Evaluate the Chemical Composition of Peels and Juice of Seedless Lemon (Citrus latifolia) Grown in Hau Giang Province, Vietnam
Author(s) -
Tri Nhut Pham,
N.T. Nguyen,
D. V. Dinh,
N. Th Kieu,
Long Giang Bạch,
Huỳnh Xuân Phong,
Nguyễn Văn Mười,
Trần Thanh Trúc
Publication year - 2020
Publication title -
iop conference series. materials science and engineering
Language(s) - English
Resource type - Journals
eISSN - 1757-899X
pISSN - 1757-8981
DOI - 10.1088/1757-899x/991/1/012127
Subject(s) - lemon juice , food science , chemical composition , lime , horticulture , chemistry , mathematics , botany , biology , sugar , paleontology , organic chemistry
In this study, the specific chemical composition of Seedless Lemon ( Citrus latifolia ) grown in Hau Giang Province, Vietnam was determined. The experiment was conducted based on the baseline methods referenced from previous studies.
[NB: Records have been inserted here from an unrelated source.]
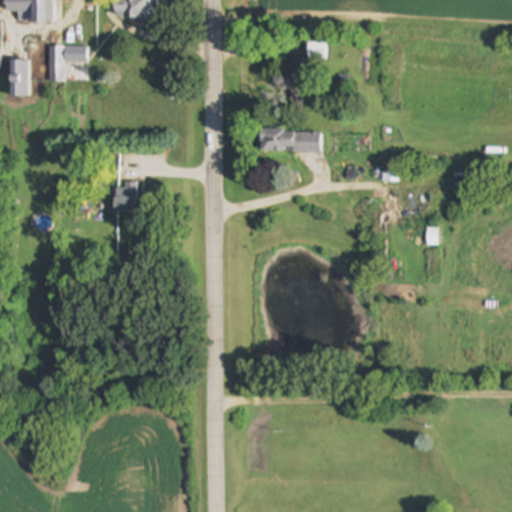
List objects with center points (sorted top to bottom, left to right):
building: (135, 9)
building: (32, 10)
road: (156, 38)
building: (1, 46)
building: (318, 51)
building: (65, 60)
building: (20, 79)
building: (292, 141)
building: (127, 197)
road: (279, 198)
building: (417, 205)
road: (223, 255)
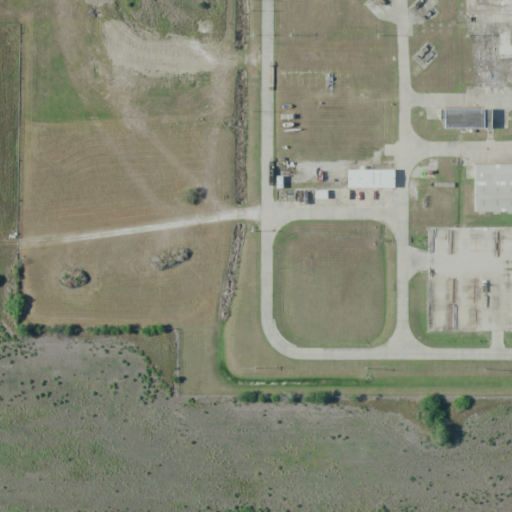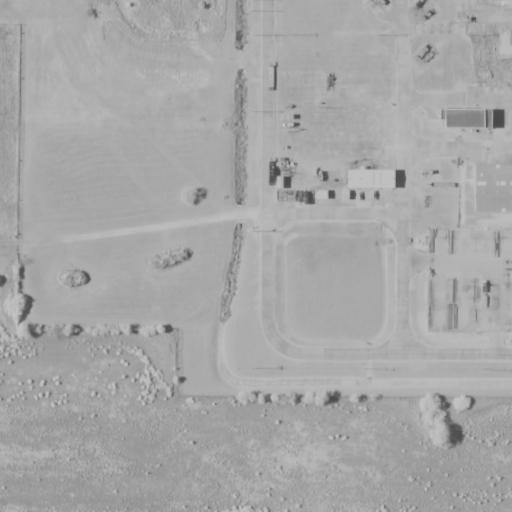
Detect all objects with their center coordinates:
building: (465, 118)
road: (402, 128)
building: (370, 178)
building: (492, 187)
building: (495, 190)
road: (268, 290)
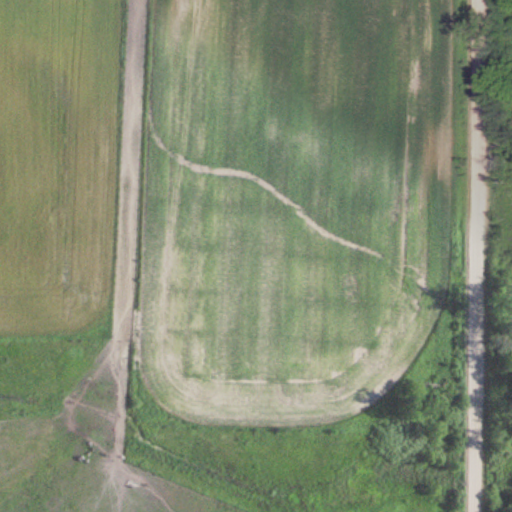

The results of the component survey show that, in Persian Lime, the acidity is 0.637 ± 0.08 g/L and 4.916 ± 0.03 g/L respectively with lemon peel and lemon juice (pH is 4.5 and 2 respectively). The basic components are also determined with the parameters corresponding to lemon peel and lemon juice including: Brix 2% and 8%, ash 1,780 ± 0.004% and 0.314 ± 0.002%, lipid content 2.93 ± 0.044% and 0.542 ± 0.051%. In which, the content of vitamin C in lemon juice is quite good, reaching 8.392 ± 0.28 mg/g. This research helps shape the basic parameters of local Vietnamese raw materials, thereby laying the premise for the development of related products.